As with any investment, whether that is housing, gold or wine, a rise in value is always uncertain. Between 1994 and 1998, the market saw an almost 400 percent increase in value among the top wines.

However, that kind of growth is unsustainable. It is only common in already prosperous markets where the majority of investments are successful.

Current values are climbing after a substantial dip the year prior, but many question whether it is true growth or simply overvaluation. Only time will tell if large wine collections are truly worth as much as they are currently estimated to be.
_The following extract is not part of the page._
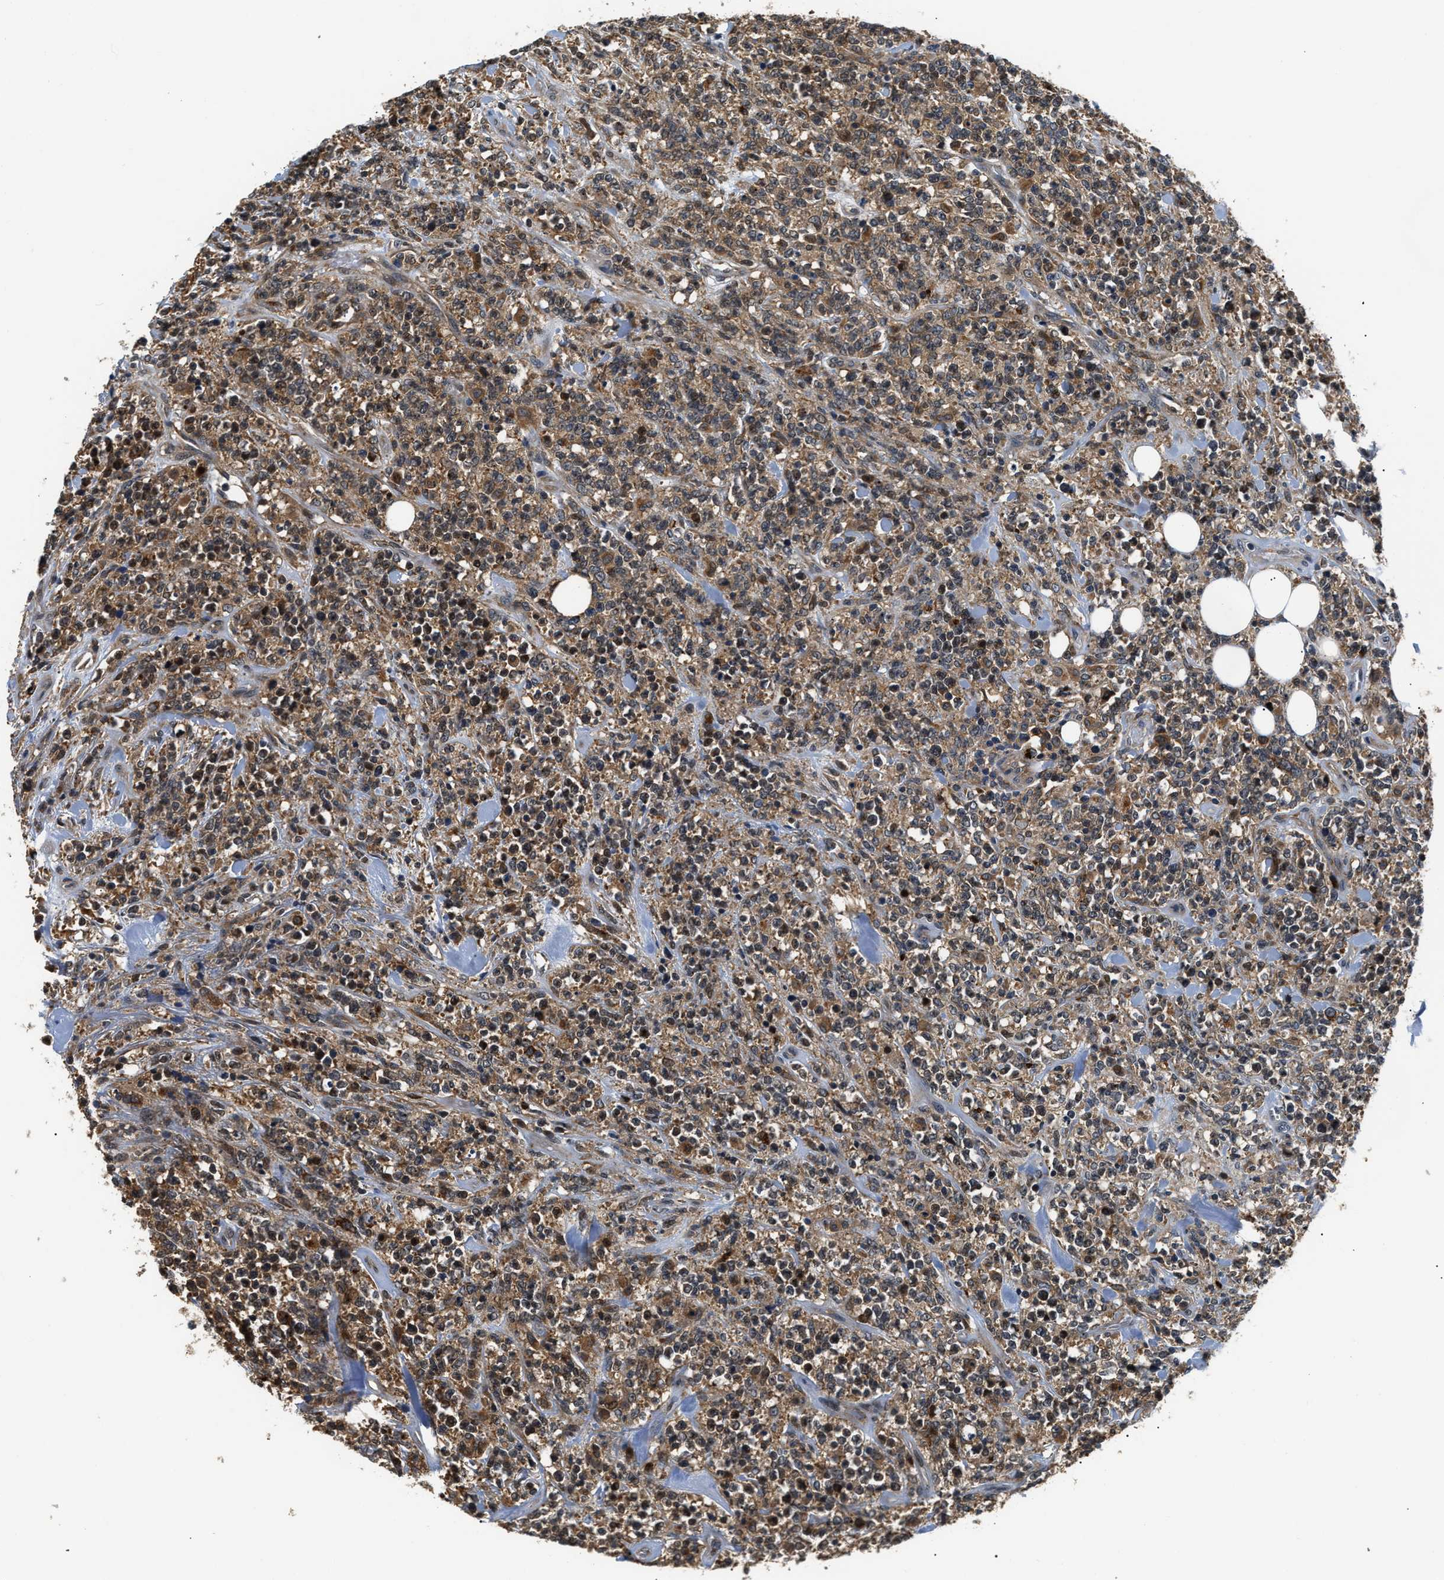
{"staining": {"intensity": "moderate", "quantity": ">75%", "location": "cytoplasmic/membranous,nuclear"}, "tissue": "lymphoma", "cell_type": "Tumor cells", "image_type": "cancer", "snomed": [{"axis": "morphology", "description": "Malignant lymphoma, non-Hodgkin's type, High grade"}, {"axis": "topography", "description": "Soft tissue"}], "caption": "Tumor cells exhibit moderate cytoplasmic/membranous and nuclear staining in about >75% of cells in lymphoma.", "gene": "LARP6", "patient": {"sex": "male", "age": 18}}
Photo Credit: [http://www.publicdomainpictures.net/view-image.php?image=18963&picture=bottles-of-wine]
Are Certain Wines More Valuable Than Others?
It is vital to realize that not all wines are created equally, and even two wines at the same price will not age and increase in value at the same rate. The most commonly collected wines are those grown in the Bordeaux region, most notably the Château Lafite and the Château Latour.

White wines, typically, are less valuable and less significant in the world of wine investment than reds. Wines produced outside of France are rarely collected at the highest values, making them unworthy for most serious wine investors.

Although wine will likely remain far more popular as a beverage than as an asset, there is no denying the fact that wine investing is an interesting and viable market.